Data records:

# # # # # # #

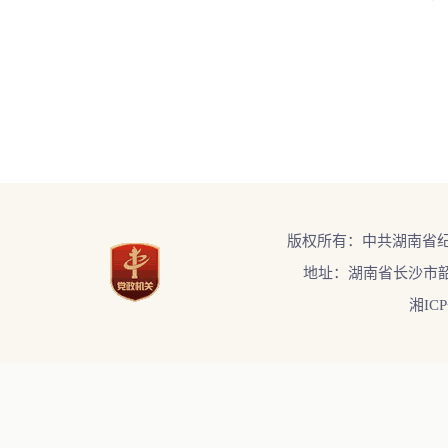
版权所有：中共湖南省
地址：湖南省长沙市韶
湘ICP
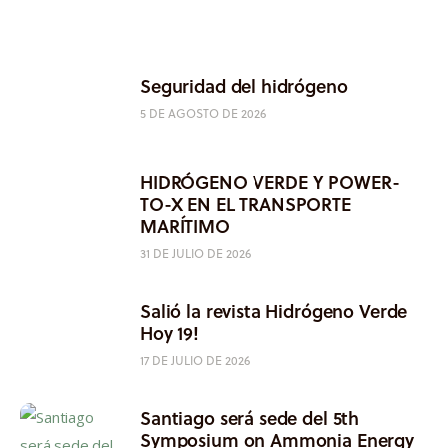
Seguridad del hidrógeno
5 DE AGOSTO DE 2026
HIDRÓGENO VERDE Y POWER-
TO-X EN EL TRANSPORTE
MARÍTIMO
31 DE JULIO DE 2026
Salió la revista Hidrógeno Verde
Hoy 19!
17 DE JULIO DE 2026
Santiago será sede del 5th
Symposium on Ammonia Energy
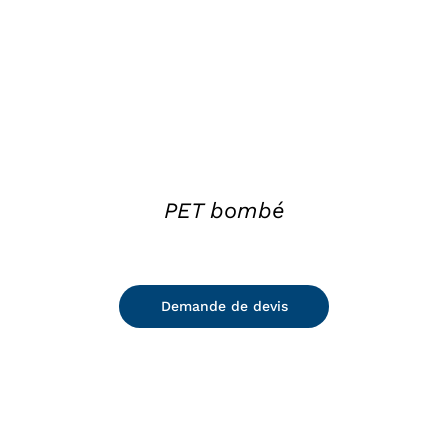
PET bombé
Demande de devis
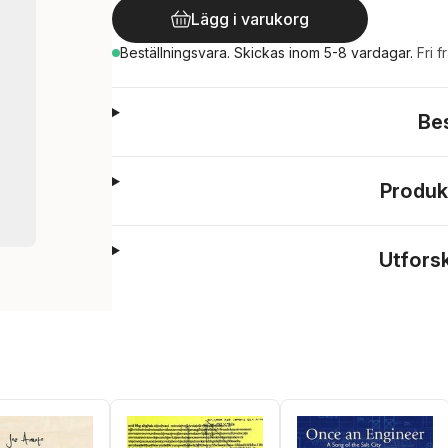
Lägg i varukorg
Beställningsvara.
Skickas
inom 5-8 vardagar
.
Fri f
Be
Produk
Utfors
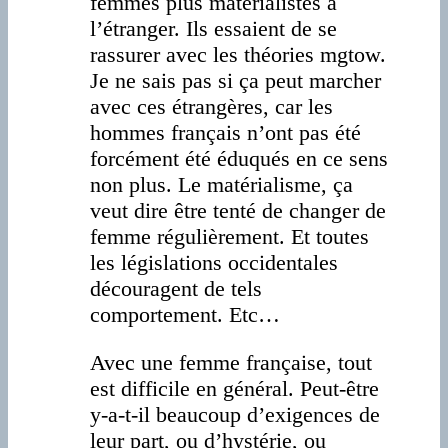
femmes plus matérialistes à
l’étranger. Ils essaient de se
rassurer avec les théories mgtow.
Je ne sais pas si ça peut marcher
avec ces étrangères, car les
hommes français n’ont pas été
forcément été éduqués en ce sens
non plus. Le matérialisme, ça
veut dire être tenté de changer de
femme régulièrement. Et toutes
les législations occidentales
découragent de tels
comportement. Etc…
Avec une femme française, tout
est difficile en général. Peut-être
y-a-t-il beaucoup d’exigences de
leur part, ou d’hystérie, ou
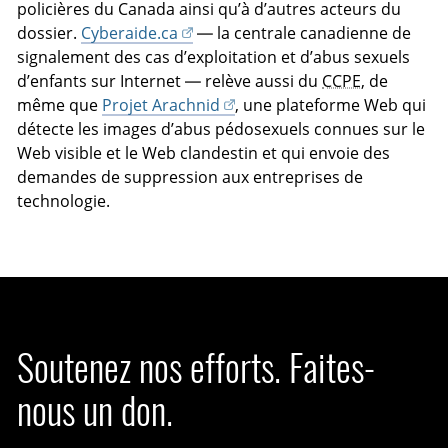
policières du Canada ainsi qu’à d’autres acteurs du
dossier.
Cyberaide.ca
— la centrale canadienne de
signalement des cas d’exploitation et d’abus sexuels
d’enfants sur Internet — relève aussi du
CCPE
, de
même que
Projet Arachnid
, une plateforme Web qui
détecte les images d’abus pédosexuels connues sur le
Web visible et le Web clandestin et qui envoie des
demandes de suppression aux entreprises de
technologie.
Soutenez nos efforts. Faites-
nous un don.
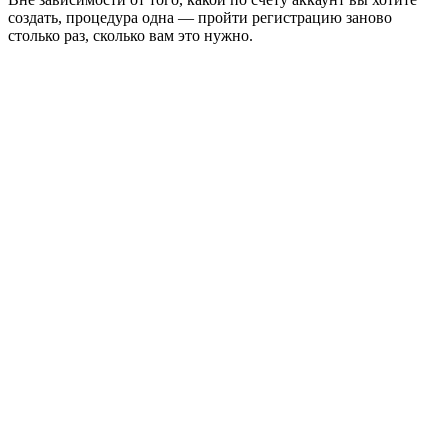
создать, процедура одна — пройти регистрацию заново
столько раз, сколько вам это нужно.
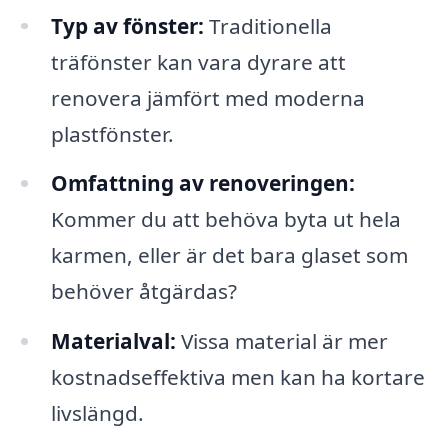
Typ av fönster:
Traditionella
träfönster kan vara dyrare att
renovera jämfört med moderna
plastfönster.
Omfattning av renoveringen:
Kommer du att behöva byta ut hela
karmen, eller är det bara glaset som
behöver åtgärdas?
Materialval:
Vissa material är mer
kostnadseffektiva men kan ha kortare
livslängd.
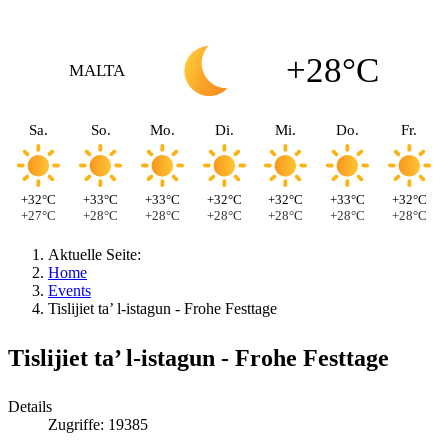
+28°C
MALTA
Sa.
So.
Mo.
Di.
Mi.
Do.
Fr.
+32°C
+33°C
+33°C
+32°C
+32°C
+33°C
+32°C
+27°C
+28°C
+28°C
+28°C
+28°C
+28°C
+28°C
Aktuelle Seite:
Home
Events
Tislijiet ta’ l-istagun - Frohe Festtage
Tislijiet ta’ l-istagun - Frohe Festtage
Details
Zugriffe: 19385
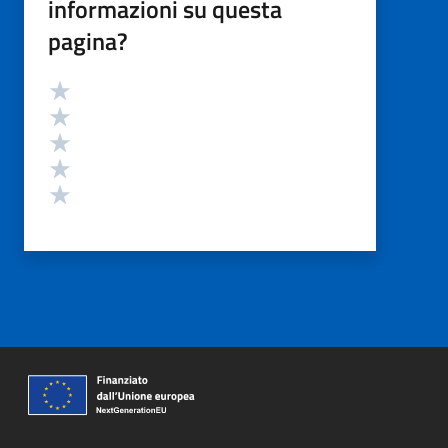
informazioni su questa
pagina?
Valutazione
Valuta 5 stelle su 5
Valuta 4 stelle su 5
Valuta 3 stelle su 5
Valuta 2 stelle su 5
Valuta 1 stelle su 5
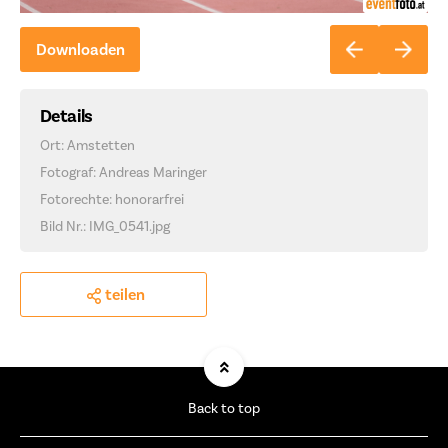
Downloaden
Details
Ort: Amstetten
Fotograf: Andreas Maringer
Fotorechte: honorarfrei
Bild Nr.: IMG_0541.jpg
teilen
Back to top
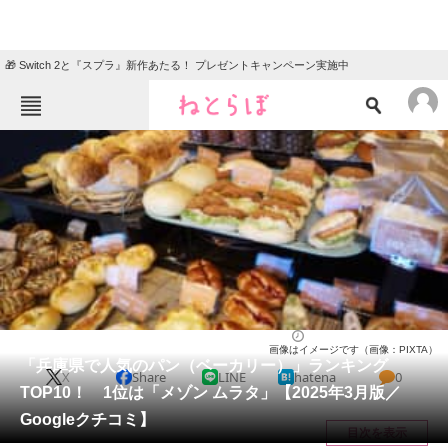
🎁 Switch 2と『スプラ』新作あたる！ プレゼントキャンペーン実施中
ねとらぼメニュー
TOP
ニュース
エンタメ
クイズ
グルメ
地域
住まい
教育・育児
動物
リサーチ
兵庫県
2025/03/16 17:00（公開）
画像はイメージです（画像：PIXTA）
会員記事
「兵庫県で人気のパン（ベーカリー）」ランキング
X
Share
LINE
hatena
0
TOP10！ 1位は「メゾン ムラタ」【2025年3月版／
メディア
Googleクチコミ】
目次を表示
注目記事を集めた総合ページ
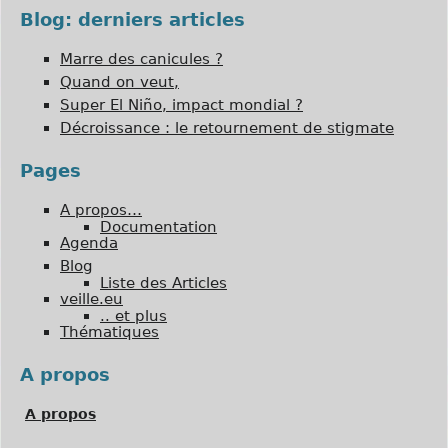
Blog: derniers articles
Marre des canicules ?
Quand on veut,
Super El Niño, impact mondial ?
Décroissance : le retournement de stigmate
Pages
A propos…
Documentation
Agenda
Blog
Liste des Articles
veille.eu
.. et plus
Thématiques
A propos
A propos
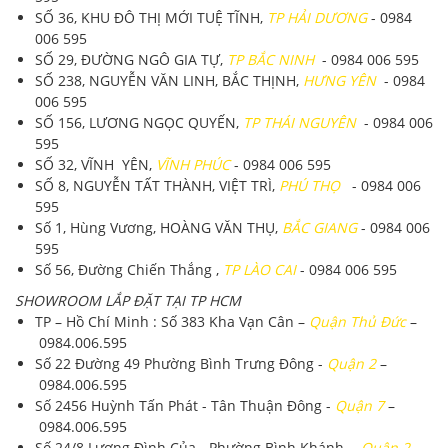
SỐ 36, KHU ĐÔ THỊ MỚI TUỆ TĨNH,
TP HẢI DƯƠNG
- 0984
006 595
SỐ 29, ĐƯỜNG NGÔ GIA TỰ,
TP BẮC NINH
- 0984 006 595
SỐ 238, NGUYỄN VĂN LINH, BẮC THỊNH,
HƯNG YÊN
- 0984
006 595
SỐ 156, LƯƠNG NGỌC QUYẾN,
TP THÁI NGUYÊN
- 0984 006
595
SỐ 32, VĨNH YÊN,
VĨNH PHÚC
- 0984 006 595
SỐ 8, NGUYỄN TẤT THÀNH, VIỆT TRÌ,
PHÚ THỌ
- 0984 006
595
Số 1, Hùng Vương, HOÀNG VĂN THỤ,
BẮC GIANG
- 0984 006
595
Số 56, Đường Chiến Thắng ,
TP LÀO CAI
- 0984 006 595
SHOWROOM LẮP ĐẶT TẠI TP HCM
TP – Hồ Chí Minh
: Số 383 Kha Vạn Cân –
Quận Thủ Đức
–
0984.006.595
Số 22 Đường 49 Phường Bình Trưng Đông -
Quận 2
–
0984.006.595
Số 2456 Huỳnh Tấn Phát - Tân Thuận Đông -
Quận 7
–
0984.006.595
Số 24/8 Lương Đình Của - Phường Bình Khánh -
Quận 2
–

# # # # # # #

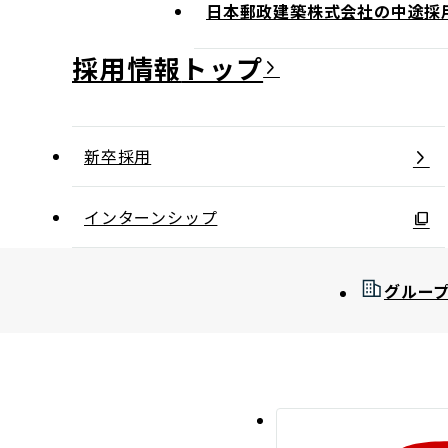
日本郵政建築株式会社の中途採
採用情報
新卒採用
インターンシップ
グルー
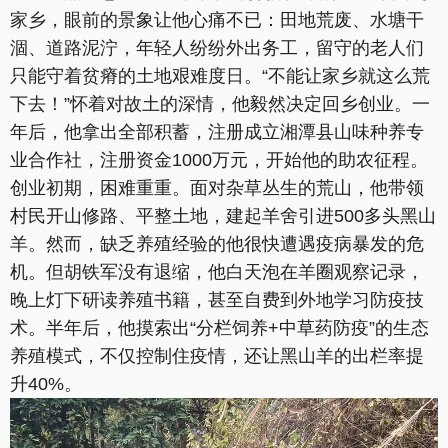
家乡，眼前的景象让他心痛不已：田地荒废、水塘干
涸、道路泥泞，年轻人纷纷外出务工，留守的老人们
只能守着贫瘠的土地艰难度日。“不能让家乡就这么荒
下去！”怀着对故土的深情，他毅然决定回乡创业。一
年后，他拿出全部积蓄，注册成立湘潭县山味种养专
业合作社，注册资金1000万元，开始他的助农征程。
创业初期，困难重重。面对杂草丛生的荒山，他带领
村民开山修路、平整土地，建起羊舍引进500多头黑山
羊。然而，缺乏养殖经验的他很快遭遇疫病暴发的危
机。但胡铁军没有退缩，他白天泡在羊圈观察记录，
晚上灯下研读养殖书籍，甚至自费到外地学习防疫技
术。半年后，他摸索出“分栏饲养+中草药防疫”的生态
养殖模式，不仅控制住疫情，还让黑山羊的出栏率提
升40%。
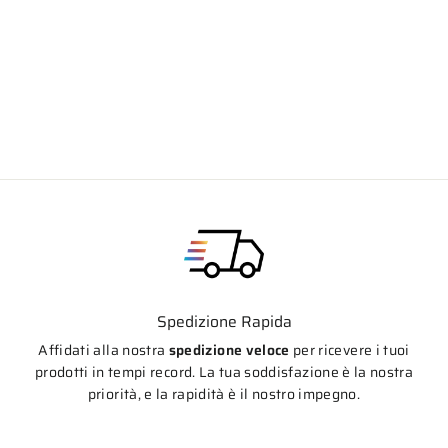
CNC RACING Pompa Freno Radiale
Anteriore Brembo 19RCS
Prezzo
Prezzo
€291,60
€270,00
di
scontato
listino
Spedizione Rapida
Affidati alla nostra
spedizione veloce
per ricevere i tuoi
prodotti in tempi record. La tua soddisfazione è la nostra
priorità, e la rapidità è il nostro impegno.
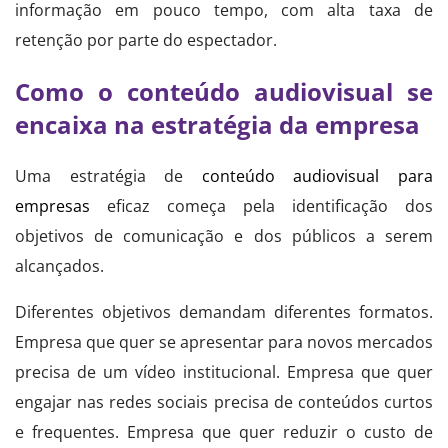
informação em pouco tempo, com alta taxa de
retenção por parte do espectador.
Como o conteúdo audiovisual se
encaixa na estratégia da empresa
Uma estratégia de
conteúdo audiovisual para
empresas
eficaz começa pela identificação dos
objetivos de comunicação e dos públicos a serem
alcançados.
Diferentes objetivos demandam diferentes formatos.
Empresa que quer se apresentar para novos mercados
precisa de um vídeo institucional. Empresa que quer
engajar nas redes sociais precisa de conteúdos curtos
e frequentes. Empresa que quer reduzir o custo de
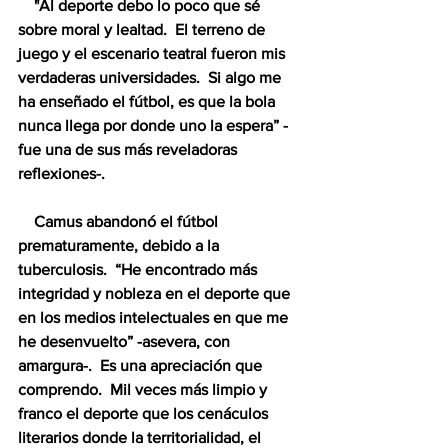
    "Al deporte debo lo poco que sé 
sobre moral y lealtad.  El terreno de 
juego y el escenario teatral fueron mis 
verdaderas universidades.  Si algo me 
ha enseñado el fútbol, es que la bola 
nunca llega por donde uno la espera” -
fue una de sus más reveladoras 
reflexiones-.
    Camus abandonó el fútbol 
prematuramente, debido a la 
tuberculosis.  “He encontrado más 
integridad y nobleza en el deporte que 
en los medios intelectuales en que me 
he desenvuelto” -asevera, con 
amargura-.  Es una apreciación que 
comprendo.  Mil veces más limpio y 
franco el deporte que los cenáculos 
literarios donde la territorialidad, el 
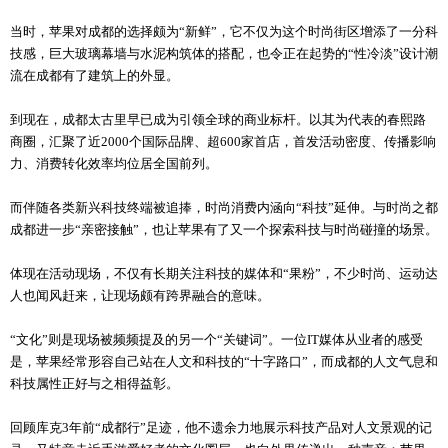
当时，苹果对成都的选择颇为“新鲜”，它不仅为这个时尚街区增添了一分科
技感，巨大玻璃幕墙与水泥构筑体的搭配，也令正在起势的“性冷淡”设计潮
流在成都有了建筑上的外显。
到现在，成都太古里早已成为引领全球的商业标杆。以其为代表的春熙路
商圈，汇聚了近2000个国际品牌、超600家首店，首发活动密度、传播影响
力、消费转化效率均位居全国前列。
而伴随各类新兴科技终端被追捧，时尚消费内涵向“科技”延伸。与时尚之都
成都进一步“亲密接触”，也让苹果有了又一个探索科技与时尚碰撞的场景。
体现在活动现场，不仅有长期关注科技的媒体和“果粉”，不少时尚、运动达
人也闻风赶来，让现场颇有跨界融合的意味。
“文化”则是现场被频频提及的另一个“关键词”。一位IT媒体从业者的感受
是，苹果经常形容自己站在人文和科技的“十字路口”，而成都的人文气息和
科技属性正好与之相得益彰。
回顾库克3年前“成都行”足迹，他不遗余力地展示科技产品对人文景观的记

# # # # # # #

What this task involves:
Using the material above, reproduce only the lines that run from the line with "technologie." up to and including the line with "SHOWROOM LẮP ĐẶT TẠI TP HCM", exactly, with the pictures dropped.

Answer for this exercise:
technologie.
Soutenez nos efforts. Faites-
nous un don.
создать, процедура одна — пройти регистрацию заново
столько раз, сколько вам это нужно.
Typ av fönster:
Traditionella
träfönster kan vara dyrare att
renovera jämfört med moderna
plastfönster.
Omfattning av renoveringen:
Kommer du att behöva byta ut hela
karmen, eller är det bara glaset som
behöver åtgärdas?
Materialval:
Vissa material är mer
kostnadseffektiva men kan ha kortare
livslängd.
+28°C
MALTA
Sa.
So.
Mo.
Di.
Mi.
Do.
Fr.
+32°C
+33°C
+33°C
+32°C
+32°C
+33°C
+32°C
+27°C
+28°C
+28°C
+28°C
+28°C
+28°C
+28°C
Aktuelle Seite:
Home
Events
Tislijiet ta’ l-istagun - Frohe Festtage
Tislijiet ta’ l-istagun - Frohe Festtage
Details
Zugriffe: 19385
informazioni su questa
pagina?
Valutazione
Valuta 5 stelle su 5
Valuta 4 stelle su 5
Valuta 3 stelle su 5
Valuta 2 stelle su 5
Valuta 1 stelle su 5
Downloaden
Details
Ort: Amstetten
Fotograf: Andreas Maringer
Fotorechte: honorarfrei
Bild Nr.: IMG_0541.jpg
teilen
Back to top
🎁 Switch 2と『スプラ』新作あたる！ プレゼントキャンペーン実施中
ねとらぼメニュー
TOP
ニュース
エンタメ
クイズ
グルメ
地域
住まい
教育・育児
動物
リサーチ
兵庫県
2025/03/16 17:00（公開）
画像はイメージです（画像：PIXTA）
会員記事
「兵庫県で人気のパン（ベーカリー）」ランキング
X
Share
LINE
hatena
0
TOP10！ 1位は「メゾン ムラタ」【2025年3月版／
メディア
Googleクチコミ】
目次を表示
注目記事を集めた総合ページ
Blog: derniers articles
Marre des canicules ?
Quand on veut,
Super El Niño, impact mondial ?
Décroissance : le retournement de stigmate
Pages
A propos…
Documentation
Agenda
Blog
Liste des Articles
veille.eu
.. et plus
Thématiques
A propos
A propos
SỐ 36, KHU ĐÔ THỊ MỚI TUỆ TĨNH,
TP HẢI DƯƠNG
- 0984
006 595
SỐ 29, ĐƯỜNG NGÔ GIA TỰ,
TP BẮC NINH
- 0984 006 595
SỐ 238, NGUYỄN VĂN LINH, BẮC THỊNH,
HƯNG YÊN
- 0984
006 595
SỐ 156, LƯƠNG NGỌC QUYẾN,
TP THÁI NGUYÊN
- 0984 006
595
SỐ 32, VĨNH YÊN,
VĨNH PHÚC
- 0984 006 595
SỐ 8, NGUYỄN TẤT THÀNH, VIỆT TRÌ,
PHÚ THỌ
- 0984 006
595
Số 1, Hùng Vương, HOÀNG VĂN THỤ,
BẮC GIANG
- 0984 006
595
Số 56, Đường Chiến Thắng ,
TP LÀO CAI
- 0984 006 595
SHOWROOM LẮP ĐẶT TẠI TP HCM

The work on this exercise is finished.